_INFORMATIONS EXTRAITES_
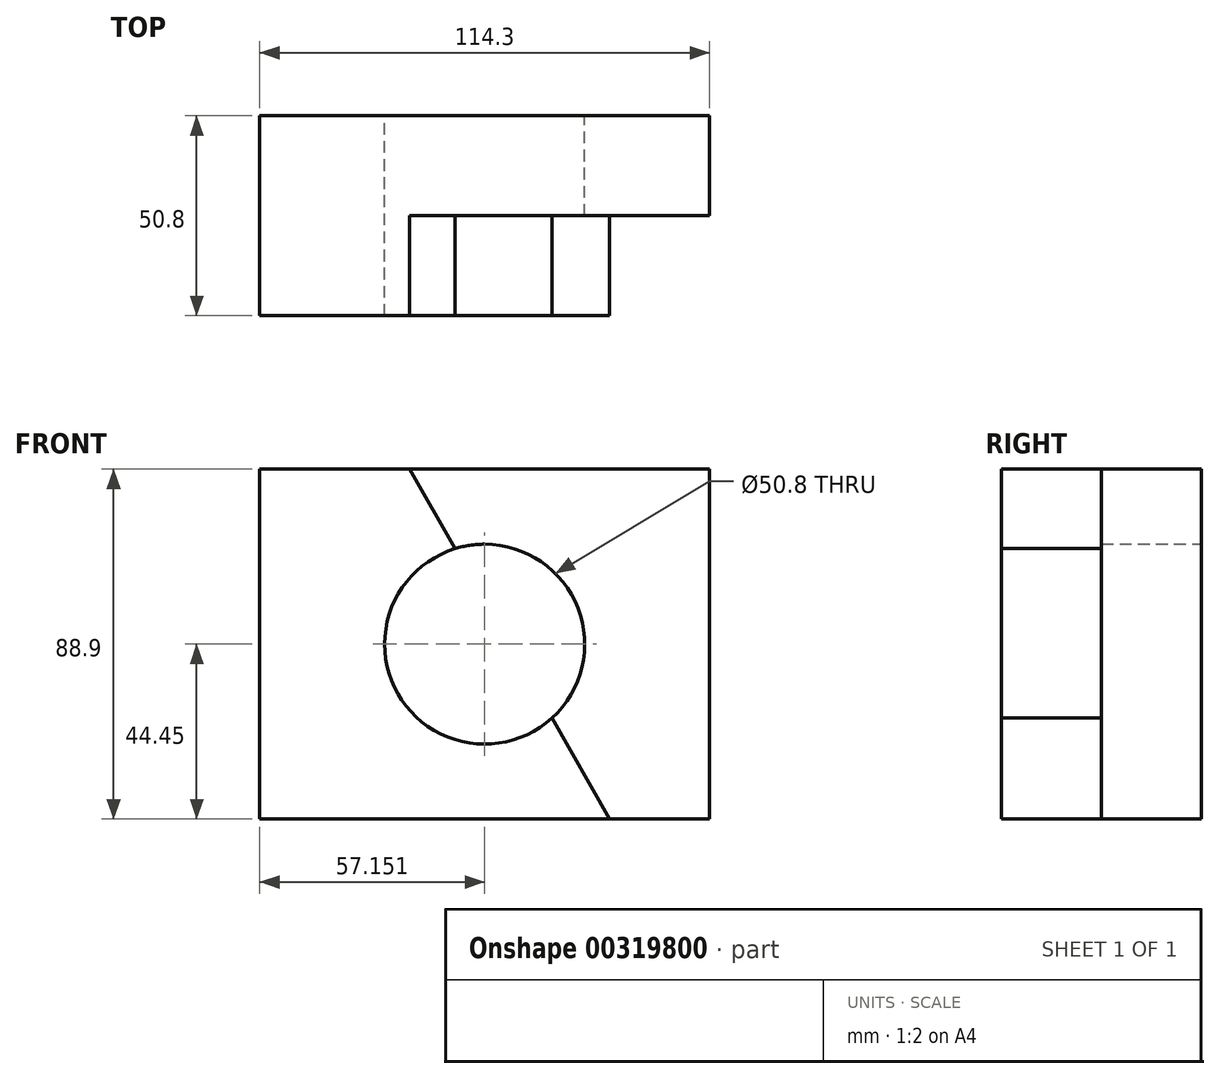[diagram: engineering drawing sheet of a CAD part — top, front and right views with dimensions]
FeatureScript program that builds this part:
annotation { "Feature Type Name" : "Feature", "Feature Type Description" : "" }
export const myFeature = defineFeature(function(context is Context, id is Id, definition is map)
    precondition{}
    {
        {
            var Q0;
            Q0=qCreatedBy(makeId("Top.planeOp"),FACE);
            var sketch = newSketch(context, id + "F0", { "sketchPlane" : qUnion([Q0])});
            skLineSegment(sketch, "E0.bottom", {"start": v(-118.8, 29.14) * mm, "end": v(-4.5, 29.14) * mm});
            skLineSegment(sketch, "E0.top", {"start": v(-118.8, 3.74) * mm, "end": v(-4.5, 3.74) * mm});
            skLineSegment(sketch, "E0.left", {"start": v(-118.8, 29.14) * mm, "end": v(-118.8, 3.74) * mm});
            skLineSegment(sketch, "E0.right", {"start": v(-4.5, 29.14) * mm, "end": v(-4.5, 3.74) * mm});
            skSolve(sketch);
        }
        {
            var Q0;
            Q0=makeQuery(id+"F0.imprint","IMPRINT",FACE,{"disambiguationData":[TD([[makeQuery(id+"F0.imprint","IMPRINT",EDGE,{"derivedFrom":sQuery(id+"F0.wireOp",EDGE,"E0.bottom")}),-1.0]])]});
            extrude(context, id + "F1", {"entities" : qUnion([Q0]), "depth" : 88.9 * mm});
        }
        {
            var Q0;
            Q0=makeQuery(id+"F1.opExtrude","SWEPT_FACE",FACE,{"disambiguationData":[OSD([sQuery(id+"F0.wireOp",EDGE,"E0.top")])]});
            var sketch = newSketch(context, id + "F2", { "sketchPlane" : qUnion([Q0])});
            skLineSegment(sketch, "E1", {"start": v(-80.7, 88.9) * mm, "end": v(-118.8, 88.9) * mm});
            skLineSegment(sketch, "E2", {"start": v(-118.8, 88.9) * mm, "end": v(-118.8, 0) * mm});
            skLineSegment(sketch, "E3", {"start": v(-118.8, 0) * mm, "end": v(-29.9, 0) * mm});
            skLineSegment(sketch, "E4", {"start": v(-29.9, 0) * mm, "end": v(-80.7, 88.9) * mm});
            skSolve(sketch);
        }
        {
            var Q0;
            Q0=makeQuery(id+"F2.imprint","IMPRINT",FACE,{"disambiguationData":[TD([[makeQuery(id+"F2.imprint","IMPRINT",EDGE,{"derivedFrom":sQuery(id+"F2.wireOp",EDGE,"E1")}),-1.0]])]});
            extrude(context, id + "F3", {"entities" : qUnion([Q0]), "operationType" : NewBodyOperationType.ADD, "depth" : 25.4 * mm});
        }
        {
            var Q0;
            Q0=makeQuery(id+"F1.opExtrude","SWEPT_FACE",FACE,{"disambiguationData":[OSD([sQuery(id+"F0.wireOp",EDGE,"E0.bottom")])]});
            var sketch = newSketch(context, id + "F4", { "sketchPlane" : qUnion([Q0])});
            skLineSegment(sketch, "E5", {"start": v(4.5, 88.9) * mm, "end": v(118.8, 88.9) * mm});
            skLineSegment(sketch, "E6", {"start": v(118.8, 88.9) * mm, "end": v(118.8, 0) * mm});
            skCircle(sketch, "E7", {"center": v(61.65, 44.45) * mm, "radius": 25.4 * mm});
            skPoint(sketch, "E7.centerSnap0", {"position": v(118.8, 44.45) * mm});
            skPoint(sketch, "E7.centerSnap1", {"position": v(61.65, 88.9) * mm});
            skSolve(sketch);
        }
        {
            var Q0;
            Q0=makeQuery(id+"F4.imprint","IMPRINT",FACE,{"disambiguationData":[TD([[makeQuery(id+"F4.imprint","IMPRINT",EDGE,{"derivedFrom":sQuery(id+"F4.wireOp",EDGE,"E7")}),1.0]])]});
            extrude(context, id + "F5", {"entities" : qUnion([Q0]), "operationType" : NewBodyOperationType.REMOVE, "endBound" : BoundingType.THROUGH_ALL, "oppositeDirection" : true, "depth" : 25.4 * mm});
        }
    });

_DEMANDE_
Recopiez à l'identique toutes les lignes des enregistrements ci-dessus, en laissant les images de côté, s'il vous plaît.

_RÉSULTAT_
[diagram: engineering drawing sheet of a CAD part — top, front and right views with dimensions]
FeatureScript program that builds this part:
annotation { "Feature Type Name" : "Feature", "Feature Type Description" : "" }
export const myFeature = defineFeature(function(context is Context, id is Id, definition is map)
    precondition{}
    {
        {
            var Q0;
            Q0=qCreatedBy(makeId("Top.planeOp"),FACE);
            var sketch = newSketch(context, id + "F0", { "sketchPlane" : qUnion([Q0])});
            skLineSegment(sketch, "E0.bottom", {"start": v(-118.8, 29.14) * mm, "end": v(-4.5, 29.14) * mm});
            skLineSegment(sketch, "E0.top", {"start": v(-118.8, 3.74) * mm, "end": v(-4.5, 3.74) * mm});
            skLineSegment(sketch, "E0.left", {"start": v(-118.8, 29.14) * mm, "end": v(-118.8, 3.74) * mm});
            skLineSegment(sketch, "E0.right", {"start": v(-4.5, 29.14) * mm, "end": v(-4.5, 3.74) * mm});
            skSolve(sketch);
        }
        {
            var Q0;
            Q0=makeQuery(id+"F0.imprint","IMPRINT",FACE,{"disambiguationData":[TD([[makeQuery(id+"F0.imprint","IMPRINT",EDGE,{"derivedFrom":sQuery(id+"F0.wireOp",EDGE,"E0.bottom")}),-1.0]])]});
            extrude(context, id + "F1", {"entities" : qUnion([Q0]), "depth" : 88.9 * mm});
        }
        {
            var Q0;
            Q0=makeQuery(id+"F1.opExtrude","SWEPT_FACE",FACE,{"disambiguationData":[OSD([sQuery(id+"F0.wireOp",EDGE,"E0.top")])]});
            var sketch = newSketch(context, id + "F2", { "sketchPlane" : qUnion([Q0])});
            skLineSegment(sketch, "E1", {"start": v(-80.7, 88.9) * mm, "end": v(-118.8, 88.9) * mm});
            skLineSegment(sketch, "E2", {"start": v(-118.8, 88.9) * mm, "end": v(-118.8, 0) * mm});
            skLineSegment(sketch, "E3", {"start": v(-118.8, 0) * mm, "end": v(-29.9, 0) * mm});
            skLineSegment(sketch, "E4", {"start": v(-29.9, 0) * mm, "end": v(-80.7, 88.9) * mm});
            skSolve(sketch);
        }
        {
            var Q0;
            Q0=makeQuery(id+"F2.imprint","IMPRINT",FACE,{"disambiguationData":[TD([[makeQuery(id+"F2.imprint","IMPRINT",EDGE,{"derivedFrom":sQuery(id+"F2.wireOp",EDGE,"E1")}),-1.0]])]});
            extrude(context, id + "F3", {"entities" : qUnion([Q0]), "operationType" : NewBodyOperationType.ADD, "depth" : 25.4 * mm});
        }
        {
            var Q0;
            Q0=makeQuery(id+"F1.opExtrude","SWEPT_FACE",FACE,{"disambiguationData":[OSD([sQuery(id+"F0.wireOp",EDGE,"E0.bottom")])]});
            var sketch = newSketch(context, id + "F4", { "sketchPlane" : qUnion([Q0])});
            skLineSegment(sketch, "E5", {"start": v(4.5, 88.9) * mm, "end": v(118.8, 88.9) * mm});
            skLineSegment(sketch, "E6", {"start": v(118.8, 88.9) * mm, "end": v(118.8, 0) * mm});
            skCircle(sketch, "E7", {"center": v(61.65, 44.45) * mm, "radius": 25.4 * mm});
            skPoint(sketch, "E7.centerSnap0", {"position": v(118.8, 44.45) * mm});
            skPoint(sketch, "E7.centerSnap1", {"position": v(61.65, 88.9) * mm});
            skSolve(sketch);
        }
        {
            var Q0;
            Q0=makeQuery(id+"F4.imprint","IMPRINT",FACE,{"disambiguationData":[TD([[makeQuery(id+"F4.imprint","IMPRINT",EDGE,{"derivedFrom":sQuery(id+"F4.wireOp",EDGE,"E7")}),1.0]])]});
            extrude(context, id + "F5", {"entities" : qUnion([Q0]), "operationType" : NewBodyOperationType.REMOVE, "endBound" : BoundingType.THROUGH_ALL, "oppositeDirection" : true, "depth" : 25.4 * mm});
        }
    });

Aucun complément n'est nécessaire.